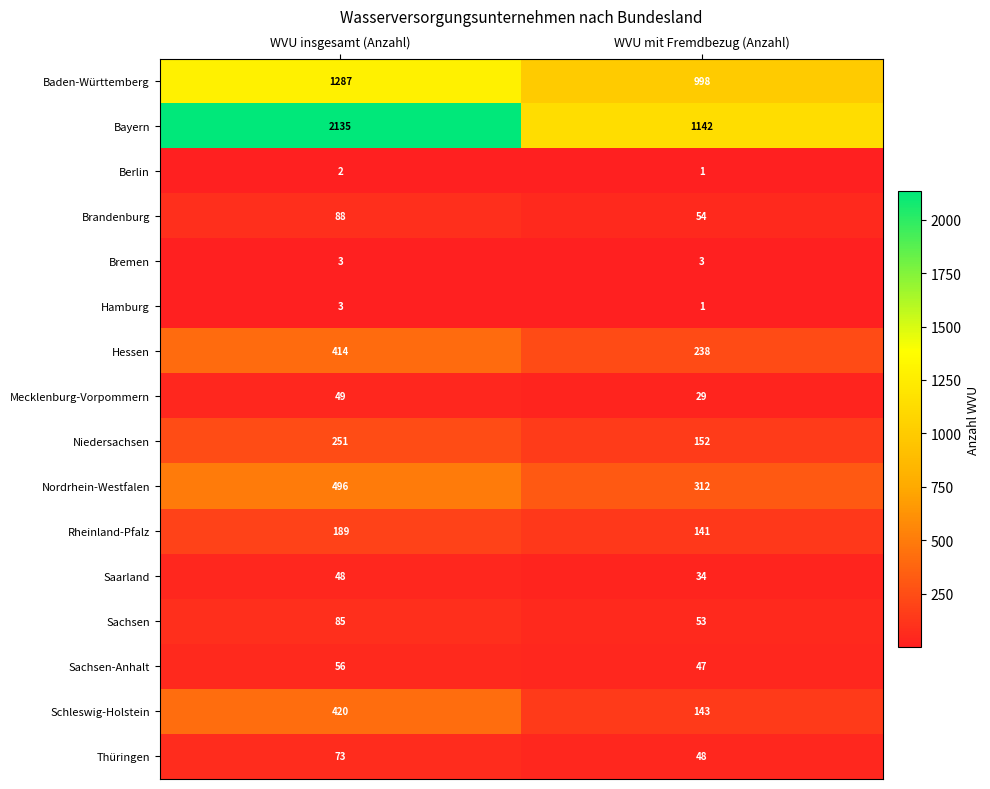

What value does the Rheinland-Pfalz series have at WVU insgesamt (Anzahl)?

189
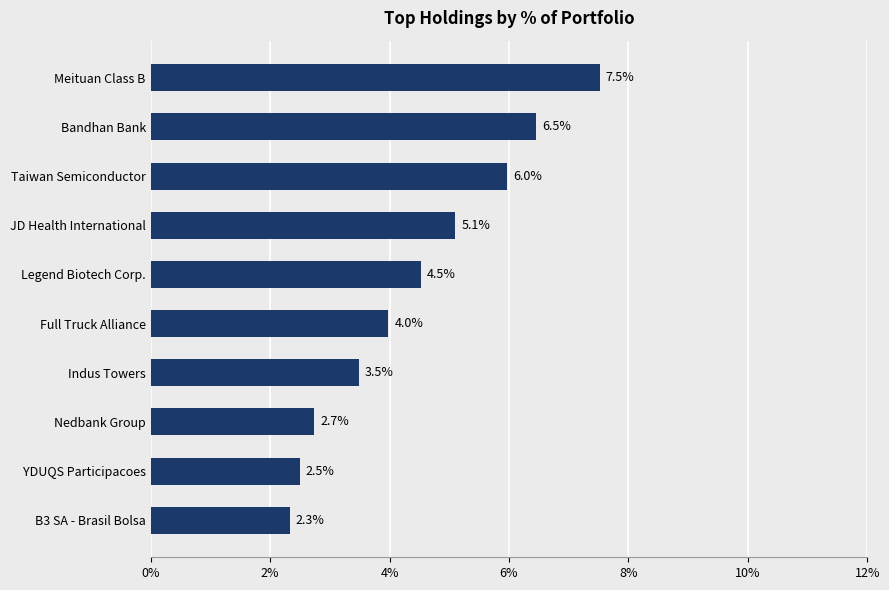

Does the chart contain any negative values?

No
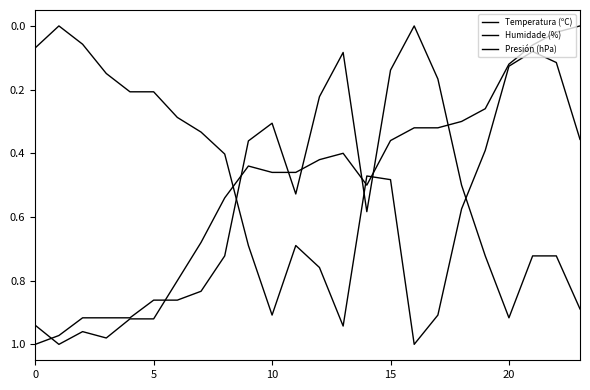

What is the highest value of the Presión (hPa) series?

1.0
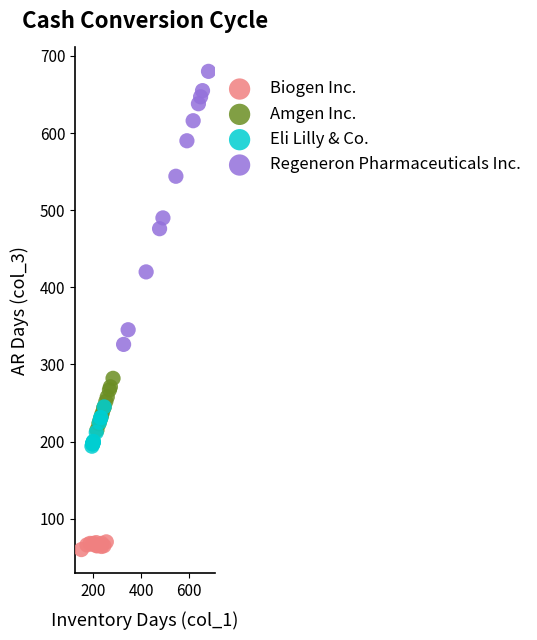

What are all the series names shown in the legend?

Biogen Inc., Amgen Inc., Eli Lilly & Co., Regeneron Pharmaceuticals Inc.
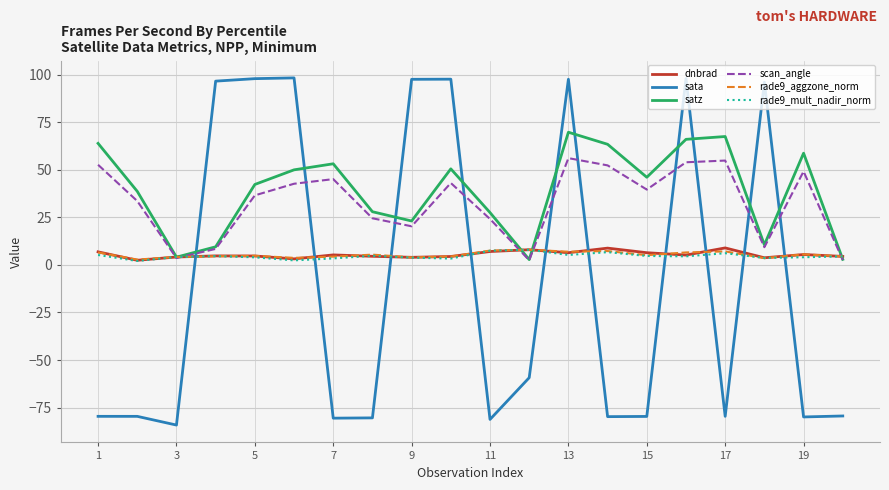

What is the maximum value for sata?

98.3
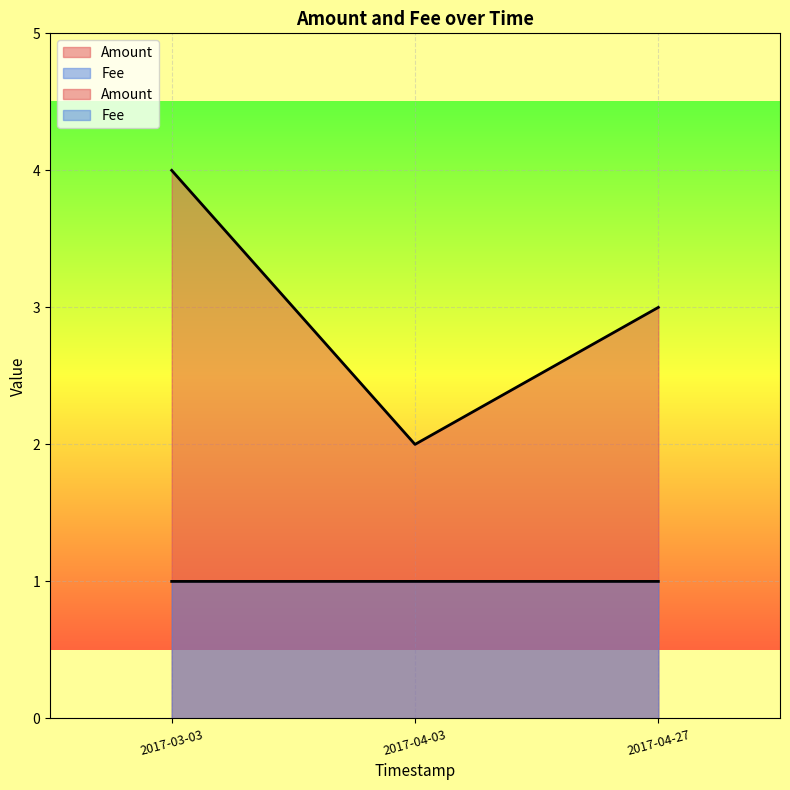

What is the greatest value displayed?

4.0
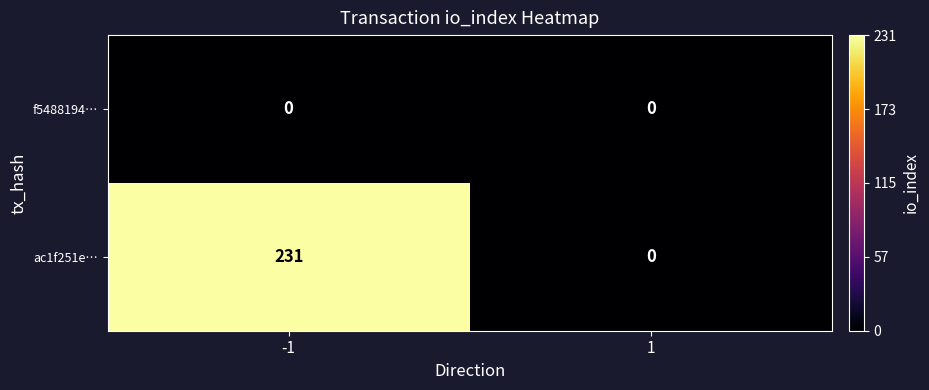

At how many categories does at least one series exceed 197?

1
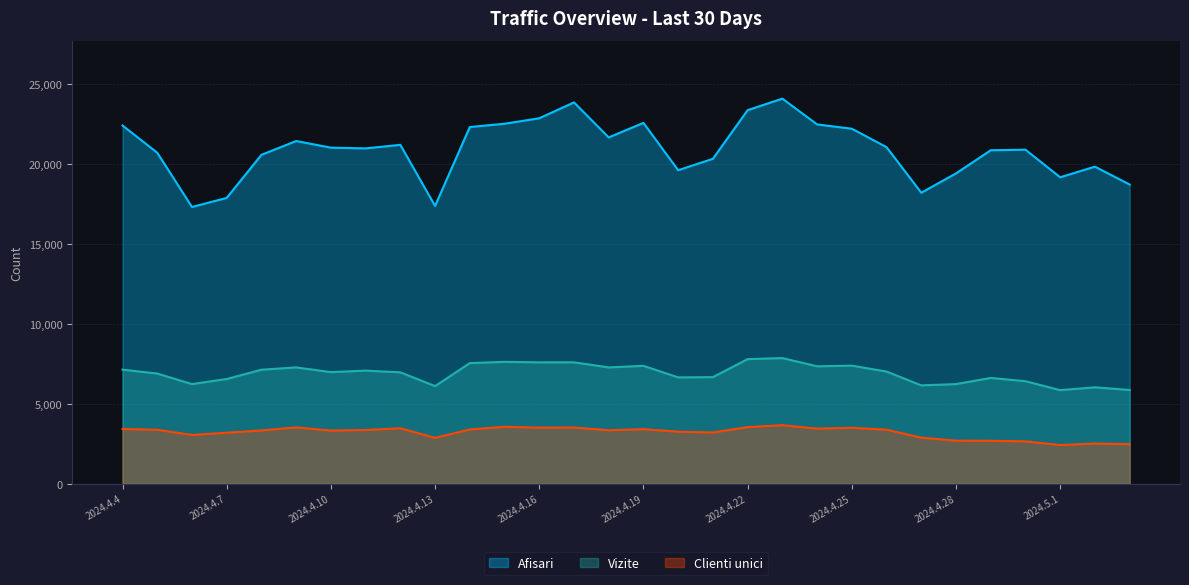

True or false: Afisari and Clienti unici cross at least once.

False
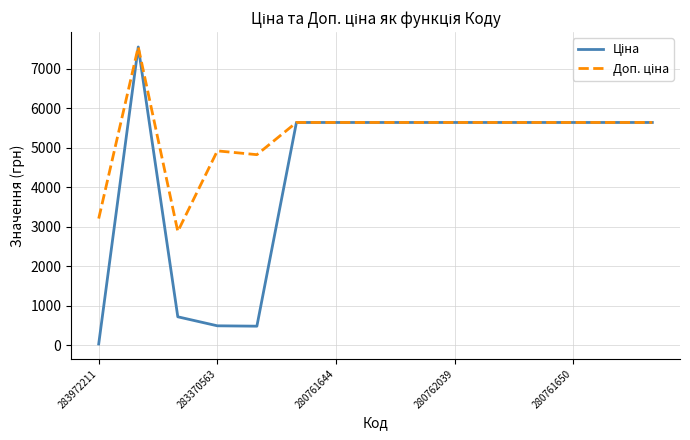

What is the greatest value displayed?

7545.9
__________________________________________________
Rewrite the lines above as a JSON list of strings, with one string for each line. Leave out the blank lines and the pictures.

= Task response =
[
  "What value does the Rheinland-Pfalz series have at WVU insgesamt (Anzahl)?",
  "189",
  "Does the chart contain any negative values?",
  "No",
  "What is the highest value of the Presión (hPa) series?",
  "1.0",
  "What are all the series names shown in the legend?",
  "Biogen Inc., Amgen Inc., Eli Lilly & Co., Regeneron Pharmaceuticals Inc.",
  "What is the maximum value for sata?",
  "98.3",
  "What is the greatest value displayed?",
  "4.0",
  "At how many categories does at least one series exceed 197?",
  "1",
  "True or false: Afisari and Clienti unici cross at least once.",
  "False",
  "What is the greatest value displayed?",
  "7545.9"
]